Of course I did.  What startling news there?  I stare at his hands the way some men stare at explicit photography.  As for me, an entire diorama of naked men and nubile young females, hard and wet respectively, displaying themselves in the most lewd and mutual sharing of Bacchanalian lust, feeding each others' every orifice while Jove in the form of an erect stallion looked on with relish, would not have distracted me for so much as a single second if Sherlock Holmes' index finger also happened to be in the room within my line of sight.  Why mince words on the subject?

"Sit," he snapped, nodding at the settee.  When I did, he knelt before me, soaking a cloth in the water.  "Who was it?" he growled.

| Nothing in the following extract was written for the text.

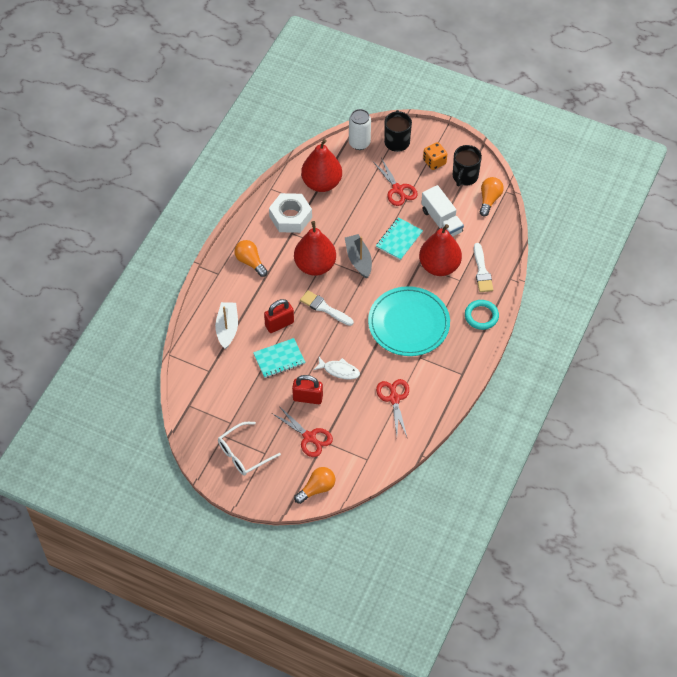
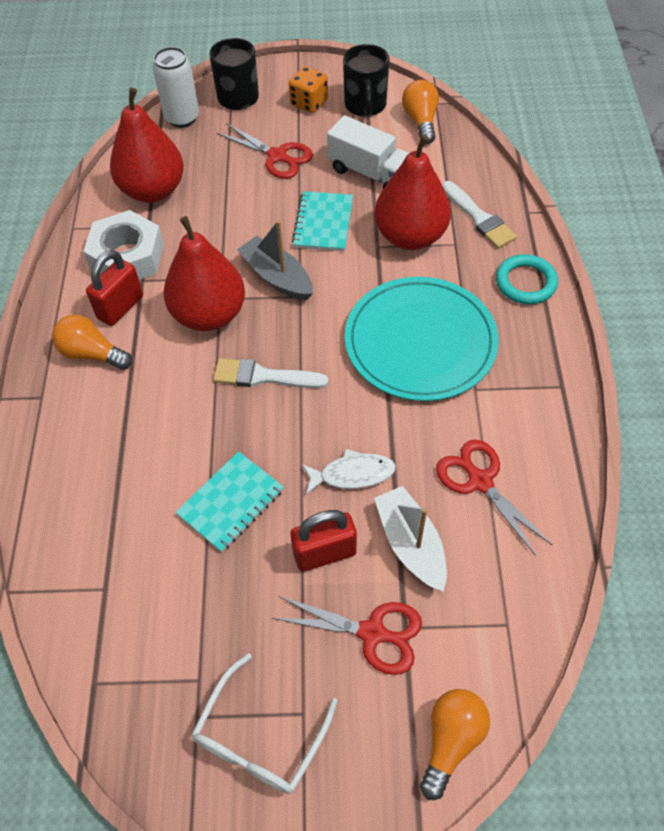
camera: 25 degrees left, 0 degrees up
white boat [215,302,238,349] -> white boat moved to [374,486,447,592]
red padlock [264,299,294,333] -> red padlock moved to [86,250,143,326]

"An old acquaintance at my club." 

From closer up, the kohl-like border around his sparkling eyes was still more arousing.  Naturally it was.  His features are hardly feminine, but they are undoubtedly beautiful and thus when enhanced, more so.  My friend's eyes are a still worse temptation than his hands.  Had I not interrupted him from his wash, I would never have known it, but apparently the only thing more devastating than Sherlock Holmes is Sherlock Holmes wearing eye liner.  He looked mysterious, enchanting, and vaguely Eastern.  Confound the man. 

"On second thought, you don't look like a twopenny streetwalker at all.  You look like a much more expensive one.  The sort who dress up as geishas and sing pornographic versions of Gilbert and Sullivan melodies before one beds them."

"Watson," he said in stark horror.  Then he leaned forward, fine nostrils flaring a little.  "Watson, are you drunk?"

"Oh, yes," I nodded.  "Well, no, I was drunk, half an hour ago.  I do beg your pardon.  Now I am decimated."

Holmes gritted his teeth, got a better hold on the cloth, and strove to conceal his disapproval of my timing as he raised his hand to clean the cut above my eye.  I could not wholly blame him.  It was his birthday, after all.  Even if he had missed the beginning of it.  Intentionally.  Again.

Have I ever mentioned that I am unhealthily preoccupied with my flat mate's eyes?  I am.  And so I moved past the question of eye makeup to the colour of the eyes within that border.  They were very angry with me, hard as his will, which brought a metallic hue to them.  I embarked on the wonderful exercise of deciding which metal in particular, just at the moment, taking into account his mood.  Steel?  Iron?  Silver?  Platinum?  Chromium?  Nickel?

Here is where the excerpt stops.